Interview | Michael Matzenberger, 6. Juli 2012



Wilfried Handl war 28 Jahre lang Mitglied von Scientology. Nach seinem Ausstieg wurde er zur "unterdrückerischen Person" erklärt und verlor den Kontakt zu seiner Familie.


Aussteiger brachten seit den 1970er Jahren immer wieder Teile der Scientology-Lehre ans Licht. Demnach soll "Fürst Xenu" die Menschen vor 75 Millionen Jahren in Form ihrer Seelen ("Thetane") zur Erde gebracht haben. Transportmittel der Wahl waren raketengetriebene Flugkörper mit der äußeren Form von Douglas-DC8-Maschinen.


Wilfried Handl trat im Alter von 20 Jahren Scientology bei. Während seiner 28-jährigen Mitgliedschaft kletterte er innerhalb der Organisation steil nach oben und leitete ein Jahr lang Scientology Österreich. Nach einer Krebserkrankung stieg er vor mehr als zehn Jahren aus, seit 2005 tritt er als öffentlicher Kritiker der Bewegung auf. Zuletzt etwa verbreitete und kommentierte er einen Teil der von Anonymous Austria gekaperten Scientology-Mails in seinem Blog. Mit derStandard.at sprach Handl über die Inhalte des Schriftverkehrs, die gegen ihn eingebrachte Unterlassungsklage und die Folgen seines Ausstiegs.

derStandard.at: Laut Eigenbezeichnung bietet Scientology "angewandte religiöse Philosophie" - was ist die Bewegung in Ihren Augen?

Handl: Ein totalitärer Psychokult. Der Eigenbegriff ist so ernst zu nehmen wie Nordkorea, das sich "demokratische Volksrepublik" nennt.

derStandard.at: Gegner reduzieren die Ziele von Scientology auf Macht und Geld. Ist es so simpel?
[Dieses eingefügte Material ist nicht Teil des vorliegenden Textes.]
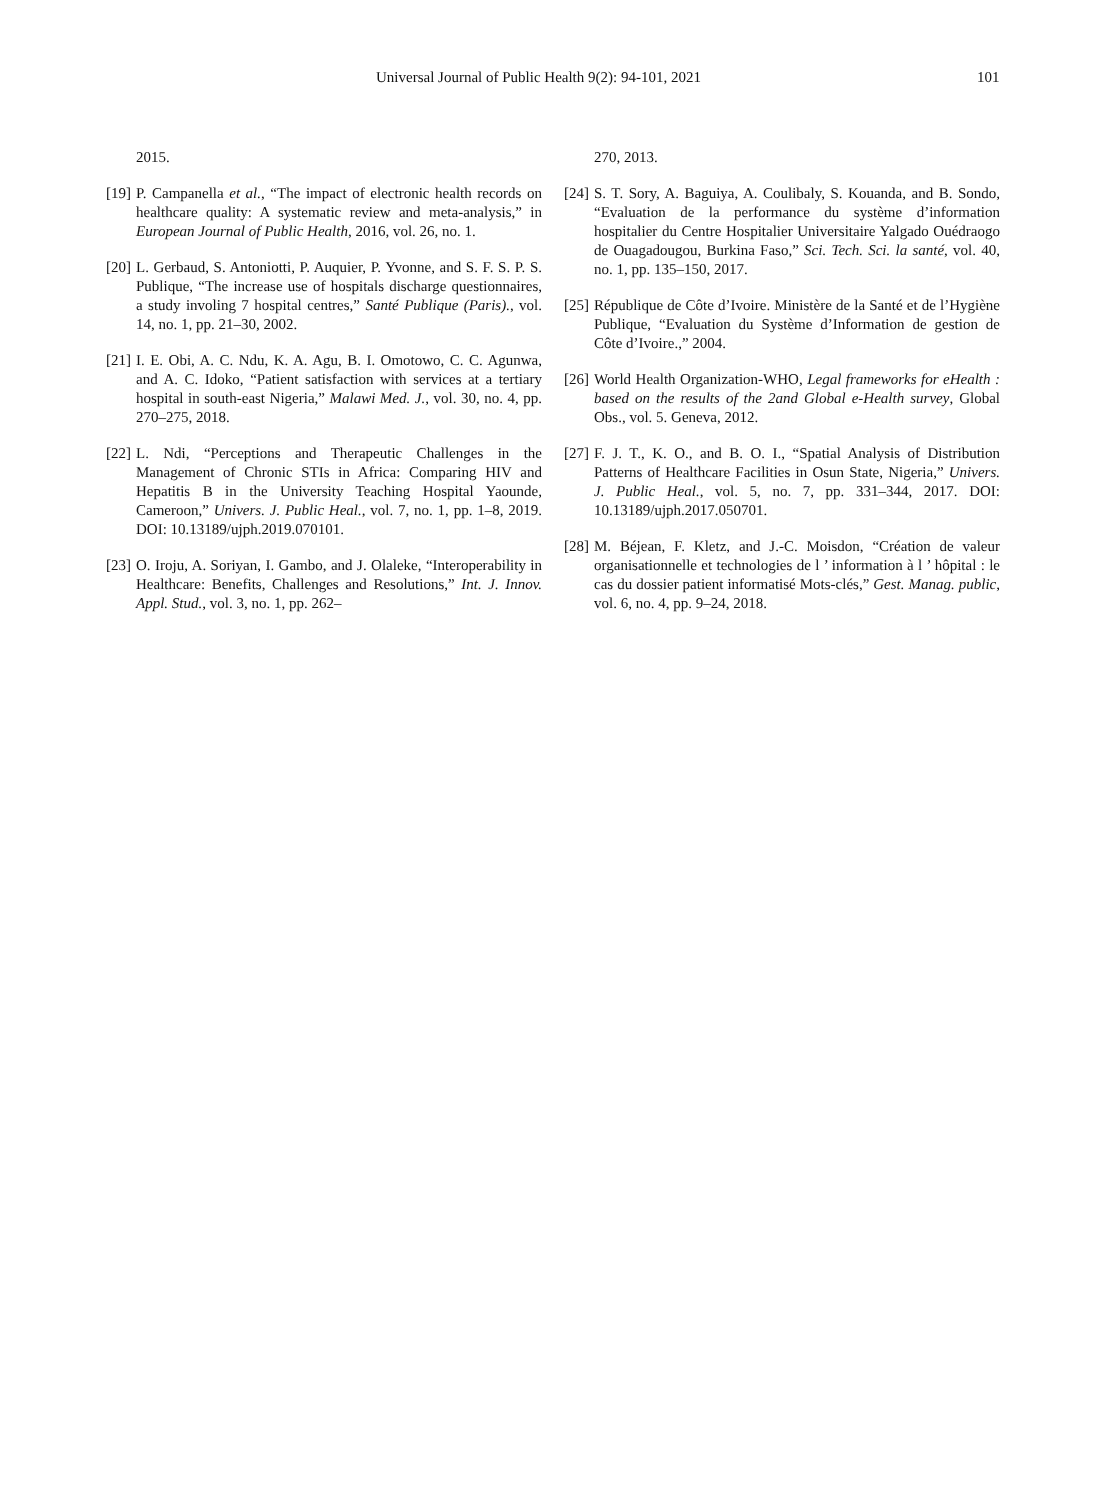Universal Journal of Public Health 9(2): 94-101, 2021 101
2015.
[19] P. Campanella et al., “The impact of electronic health records on healthcare quality: A systematic review and meta-analysis,” in European Journal of Public Health, 2016, vol. 26, no. 1.
[20] L. Gerbaud, S. Antoniotti, P. Auquier, P. Yvonne, and S. F. S. P. S. Publique, “The increase use of hospitals discharge questionnaires, a study involing 7 hospital centres,” Santé Publique (Paris)., vol. 14, no. 1, pp. 21–30, 2002.
[21] I. E. Obi, A. C. Ndu, K. A. Agu, B. I. Omotowo, C. C. Agunwa, and A. C. Idoko, “Patient satisfaction with services at a tertiary hospital in south-east Nigeria,” Malawi Med. J., vol. 30, no. 4, pp. 270–275, 2018.
[22] L. Ndi, “Perceptions and Therapeutic Challenges in the Management of Chronic STIs in Africa: Comparing HIV and Hepatitis B in the University Teaching Hospital Yaounde, Cameroon,” Univers. J. Public Heal., vol. 7, no. 1, pp. 1–8, 2019. DOI: 10.13189/ujph.2019.070101.
[23] O. Iroju, A. Soriyan, I. Gambo, and J. Olaleke, “Interoperability in Healthcare: Benefits, Challenges and Resolutions,” Int. J. Innov. Appl. Stud., vol. 3, no. 1, pp. 262–
270, 2013.
[24] S. T. Sory, A. Baguiya, A. Coulibaly, S. Kouanda, and B. Sondo, “Evaluation de la performance du système d’information hospitalier du Centre Hospitalier Universitaire Yalgado Ouédraogo de Ouagadougou, Burkina Faso,” Sci. Tech. Sci. la santé, vol. 40, no. 1, pp. 135–150, 2017.
[25] République de Côte d’Ivoire. Ministère de la Santé et de l’Hygiène Publique, “Evaluation du Système d’Information de gestion de Côte d’Ivoire.,” 2004.
[26] World Health Organization-WHO, Legal frameworks for eHealth : based on the results of the 2and Global e-Health survey, Global Obs., vol. 5. Geneva, 2012.
[27] F. J. T., K. O., and B. O. I., “Spatial Analysis of Distribution Patterns of Healthcare Facilities in Osun State, Nigeria,” Univers. J. Public Heal., vol. 5, no. 7, pp. 331–344, 2017. DOI: 10.13189/ujph.2017.050701.
[28] M. Béjean, F. Kletz, and J.-C. Moisdon, “Création de valeur organisationnelle et technologies de l ’ information à l ’ hôpital : le cas du dossier patient informatisé Mots-clés,” Gest. Manag. public, vol. 6, no. 4, pp. 9–24, 2018.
Handl: Diese Dinge stehen natürlich ganz weit oben. Das letzte Ziel von Scientology ist es, die Welt zu einer Scientology-Welt zu machen. Das ist keine Formulierung von mir, sondern von Scientology. Es geht um die totale Kontrolle von Politik, Wirtschaft und Medien. Kontrolle ist das übergeordnete Prinzip.

derStandard.at: Die Organisation bezeichnet sich als "Church of Scientology". Welche religiösen Aspekte bleiben?

Handl: Der Aspekt, dass Kirchen steuerbefreit sind.

derStandard.at: In Österreich ist Scientology nicht als Religionsgemeinschaft anerkannt. Seit 2002 genießt man als Verein mit gemeinnützigem Zweck aber die gleiche Steuerbefreiung. Warum hat der Staat kein Interesse an den Gewinnen, die eine solche Organisation mit internationalen Konzernstrukturen macht?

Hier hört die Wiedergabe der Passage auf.